[[ Information shown open ]]
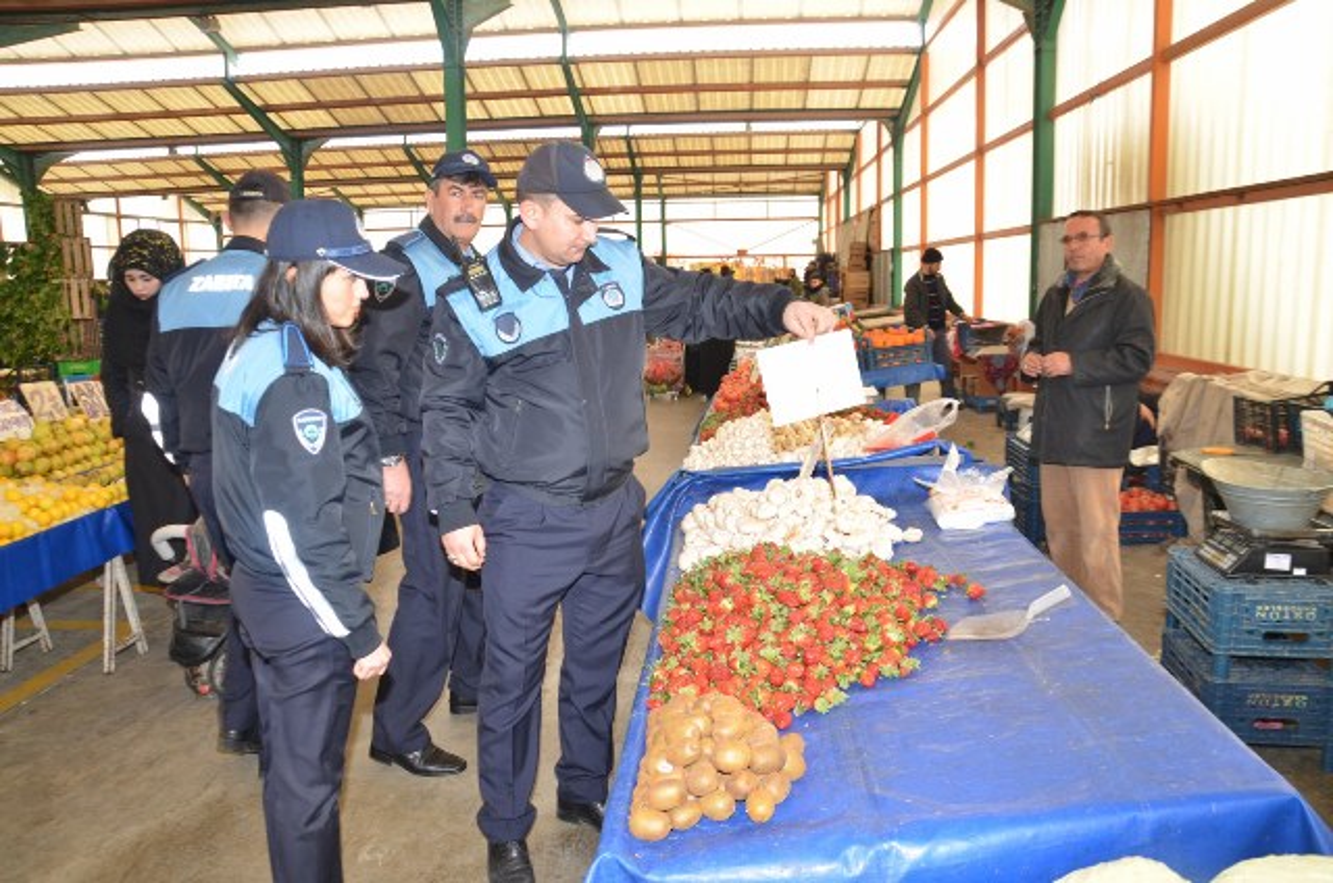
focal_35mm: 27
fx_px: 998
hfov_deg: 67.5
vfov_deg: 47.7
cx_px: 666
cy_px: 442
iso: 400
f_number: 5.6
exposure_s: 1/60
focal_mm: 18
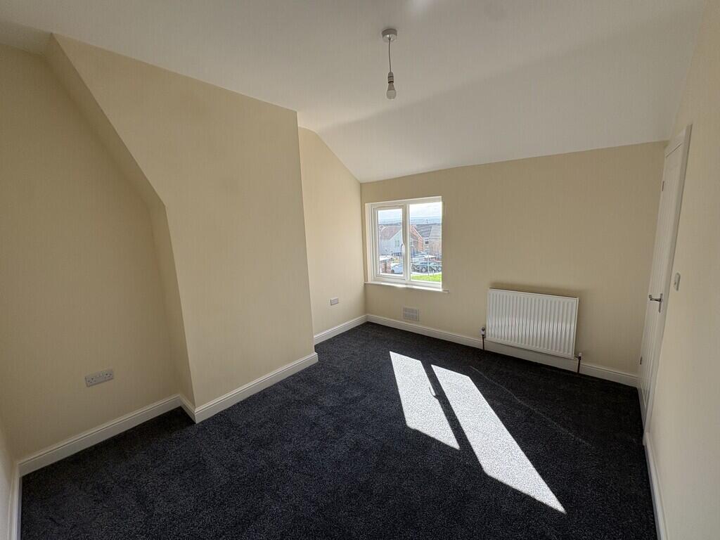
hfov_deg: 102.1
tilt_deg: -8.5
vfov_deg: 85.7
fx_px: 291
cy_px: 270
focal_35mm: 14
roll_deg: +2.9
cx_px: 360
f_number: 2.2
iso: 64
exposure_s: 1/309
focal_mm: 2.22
[[ Information shown closed ]]
• Exercise description
Return the listing above word for word, with the pictures removed.

• Task result
focal_35mm: 27
fx_px: 998
hfov_deg: 67.5
vfov_deg: 47.7
cx_px: 666
cy_px: 442
iso: 400
f_number: 5.6
exposure_s: 1/60
focal_mm: 18
hfov_deg: 102.1
tilt_deg: -8.5
vfov_deg: 85.7
fx_px: 291
cy_px: 270
focal_35mm: 14
roll_deg: +2.9
cx_px: 360
f_number: 2.2
iso: 64
exposure_s: 1/309
focal_mm: 2.22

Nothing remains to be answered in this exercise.